My immediate inspiration for starting the GSA at Tiny Community College, though, was that I saw a pretty serious need for this kind of group on campus. Last month, TCC held a week long commemoration of the U.S. Constitution and, as a workshop focusing on the 14th Amendment (the “equal protection” clause), TCC invited a panel of queer kids from a local outreach program to come and talk about being one of the few groups not specifically named as protected against discrimination. The conversation was less about housing and employment rights, though, and more about what it’s like to be queer in today’s society.

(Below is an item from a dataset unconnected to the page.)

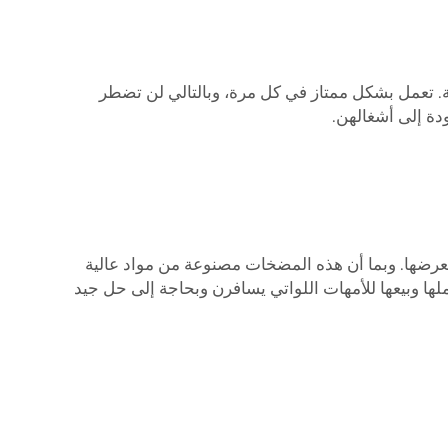
ة. تعمل بشكل ممتاز في كل مرة، وبالتالي لن تضطر
دة إلى أشغالهن.
ة لعرضها. وبما أن هذه المضخات مصنوعة من مواد عالية
ها وبيعها للأمهات اللواتي يسافرن وبحاجة إلى حل جيد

I sat in the back of the room listening to students ask these kids their coming out stories, what they do for fun, how their lives are different from straight people’s, and it was a big revelation for TCC students that queer folk are really not that different! Imagine! Gay people apply for jobs! They have to study for tests! They have the same relationship issues that straight people have!
What I’m saying is that this is a group we need on campus. If we’re going to combat the behavior and attitudes that narrow-minded people have, we’ve got to get them to see “others” as not-quiet-so-other.
As far as how it’s influenced me and my community? I’m not sure that’s for me to say because I don’t really know how much or how little my activism has touched anyone else. I do know for sure, though, that I can’t NOT do this – it’s not a question of my wanting to care, I just do. If I’m going to live authentically and true to my soul, I have to stand up and speak out.